EXERCISE
Once you find the line with "right ear: (193, 157)" in the data that follows, repeat it and every line after it exactly, through the line with "right wrist: (47, 495)".

AVAILABLE DATA

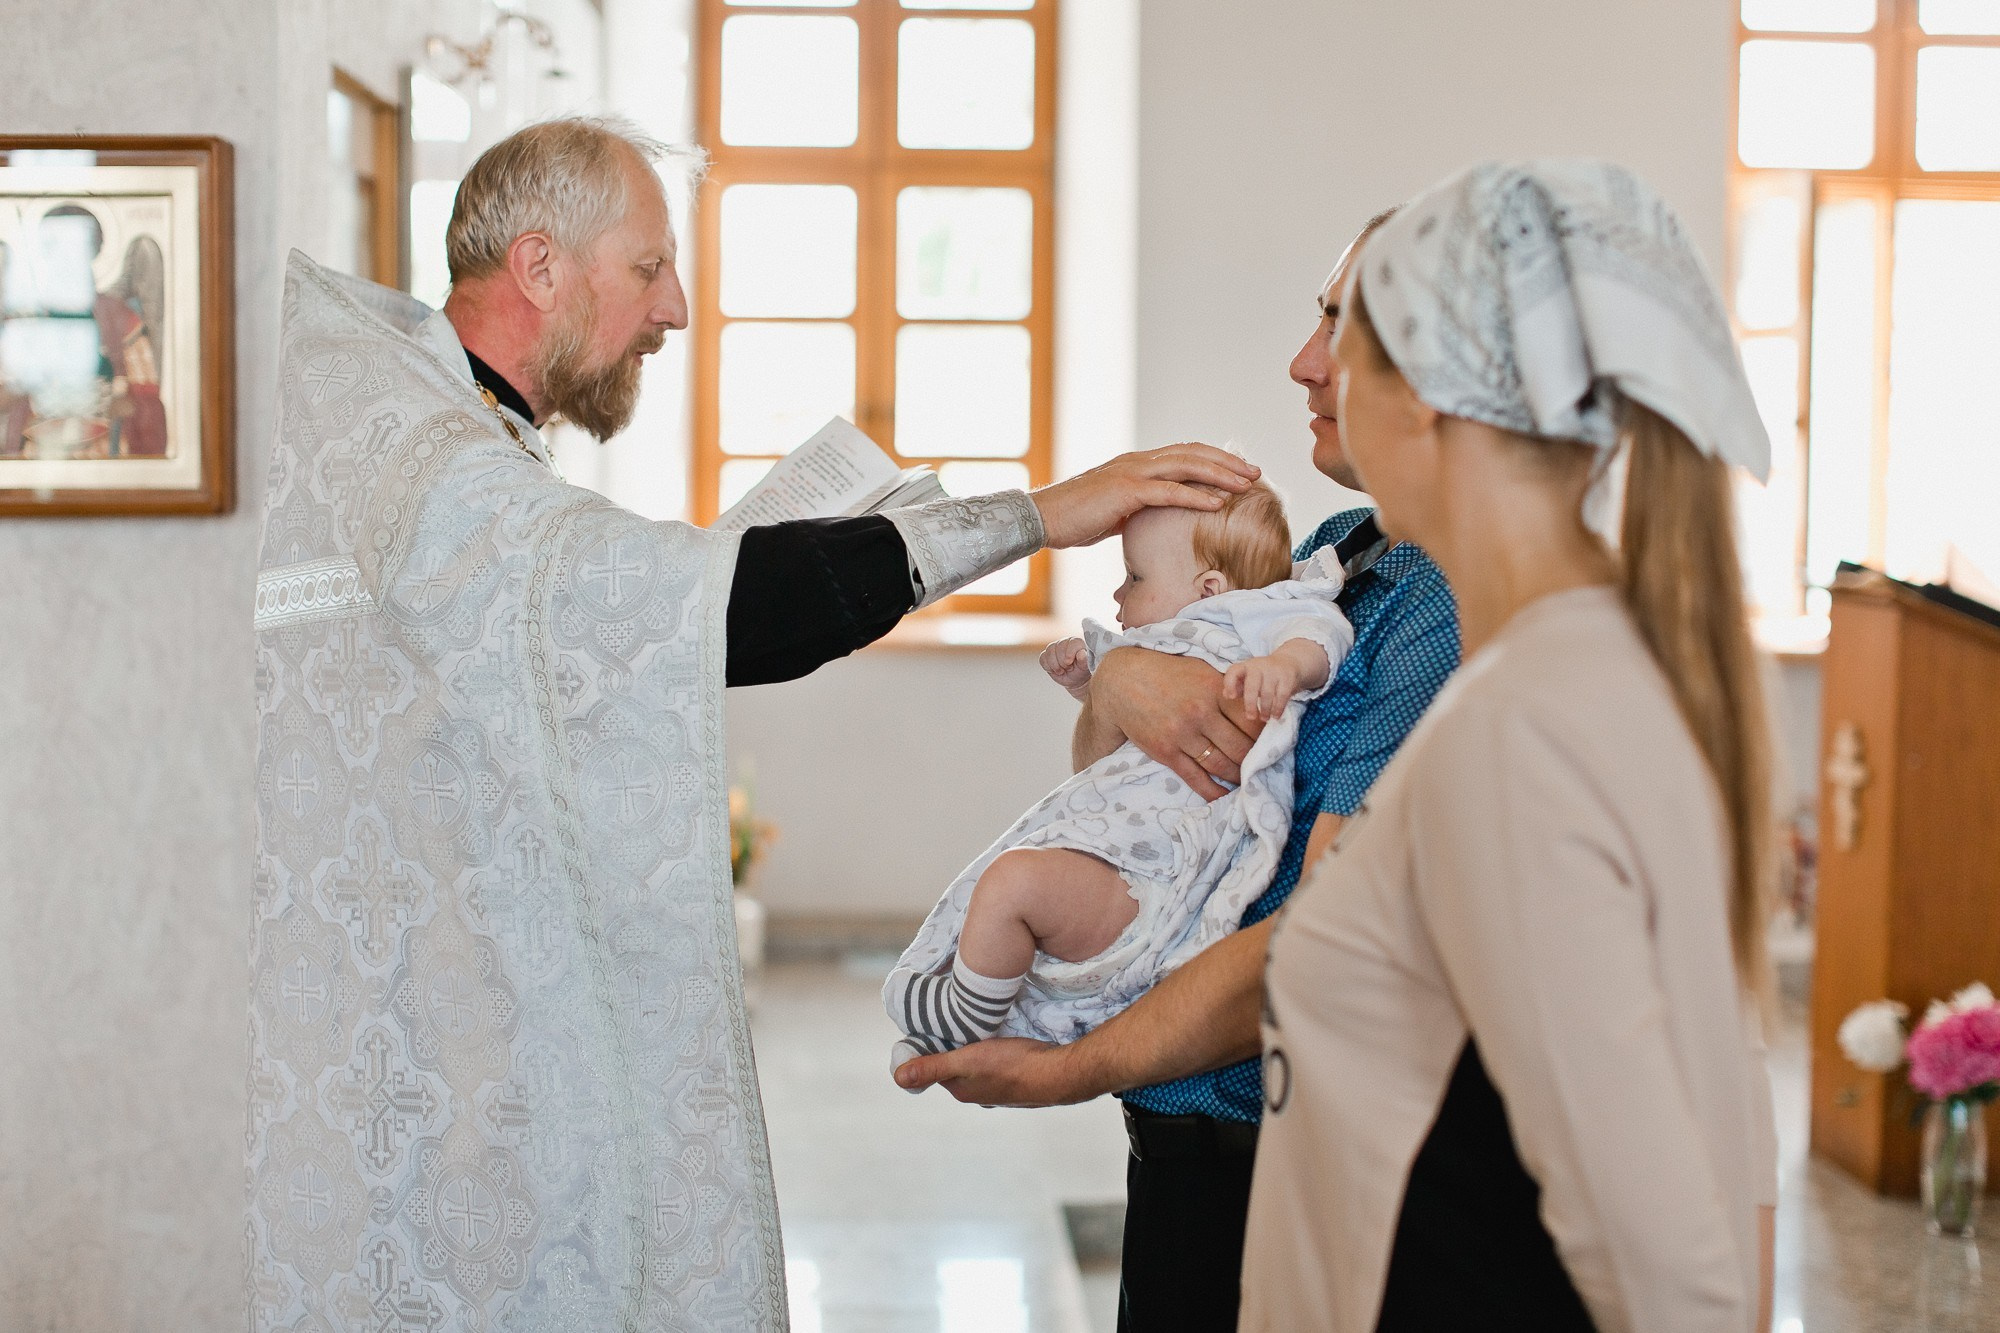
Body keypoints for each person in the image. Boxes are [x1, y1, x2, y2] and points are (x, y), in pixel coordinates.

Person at [246, 115, 1258, 1332]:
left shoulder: (443, 423)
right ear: (538, 265)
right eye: (647, 268)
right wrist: (1036, 516)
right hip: (419, 1020)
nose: (673, 309)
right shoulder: (444, 468)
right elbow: (733, 614)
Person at [894, 208, 1463, 1331]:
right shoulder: (1342, 548)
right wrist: (1120, 682)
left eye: (1340, 328)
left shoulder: (1439, 602)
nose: (1303, 362)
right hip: (1183, 1119)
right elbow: (1113, 787)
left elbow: (1318, 939)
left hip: (1272, 1141)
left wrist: (1064, 1067)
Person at [1241, 160, 1781, 1332]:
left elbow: (1660, 1259)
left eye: (1348, 339)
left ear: (1428, 396)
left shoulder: (1518, 733)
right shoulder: (1609, 667)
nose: (1304, 367)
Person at [884, 479, 1352, 1068]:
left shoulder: (1257, 618)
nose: (1117, 592)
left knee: (1012, 885)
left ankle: (965, 1021)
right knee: (1006, 891)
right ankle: (968, 1021)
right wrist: (1090, 687)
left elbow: (1322, 633)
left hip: (1156, 871)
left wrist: (1286, 666)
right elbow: (1114, 756)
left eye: (1134, 577)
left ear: (1209, 589)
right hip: (1119, 853)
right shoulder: (1161, 646)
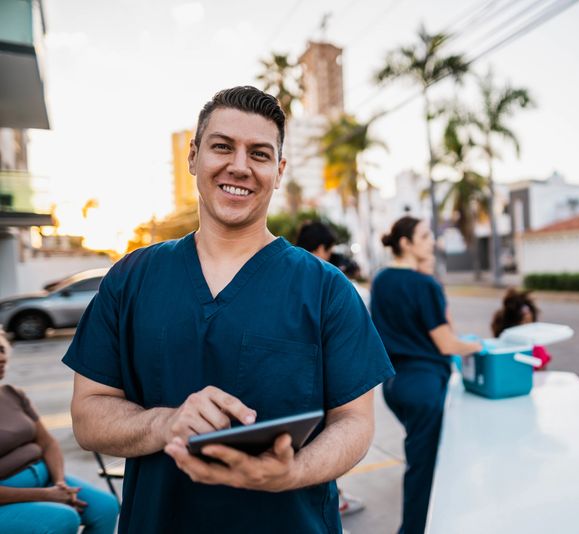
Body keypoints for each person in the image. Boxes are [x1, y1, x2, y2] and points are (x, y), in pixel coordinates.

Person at [62, 86, 394, 533]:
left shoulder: (326, 289)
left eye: (259, 153)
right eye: (222, 147)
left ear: (278, 172)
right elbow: (88, 415)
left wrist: (293, 471)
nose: (239, 166)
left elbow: (354, 422)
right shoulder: (131, 278)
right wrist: (166, 422)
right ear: (193, 157)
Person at [370, 216, 482, 534]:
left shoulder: (381, 280)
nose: (431, 240)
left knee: (427, 465)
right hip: (424, 387)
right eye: (423, 235)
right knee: (424, 473)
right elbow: (447, 342)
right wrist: (476, 346)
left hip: (394, 386)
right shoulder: (425, 285)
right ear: (405, 243)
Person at [0, 327, 119, 533]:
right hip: (8, 499)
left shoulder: (12, 394)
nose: (1, 357)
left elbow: (48, 443)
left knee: (106, 507)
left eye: (1, 350)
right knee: (63, 519)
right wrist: (47, 495)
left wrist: (59, 482)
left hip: (46, 480)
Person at [294, 220, 366, 516]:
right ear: (322, 249)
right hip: (319, 383)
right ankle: (334, 497)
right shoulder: (326, 282)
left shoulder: (283, 275)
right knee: (325, 440)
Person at [490, 289, 552, 369]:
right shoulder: (500, 349)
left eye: (530, 323)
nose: (528, 328)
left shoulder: (537, 349)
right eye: (523, 323)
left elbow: (542, 370)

YOUR RESPONSE
right ear: (193, 157)
Person at [370, 216, 482, 534]:
left shoulder: (381, 280)
nose: (431, 240)
left knee: (427, 465)
right hip: (424, 387)
right eye: (423, 235)
right knee: (424, 473)
right elbow: (447, 342)
right wrist: (476, 346)
left hip: (394, 386)
right shoulder: (425, 285)
right ear: (405, 243)
Person at [0, 327, 119, 533]:
right hip: (8, 499)
left shoulder: (12, 394)
nose: (1, 357)
left elbow: (48, 443)
left knee: (106, 507)
left eye: (1, 350)
right knee: (63, 519)
right wrist: (47, 495)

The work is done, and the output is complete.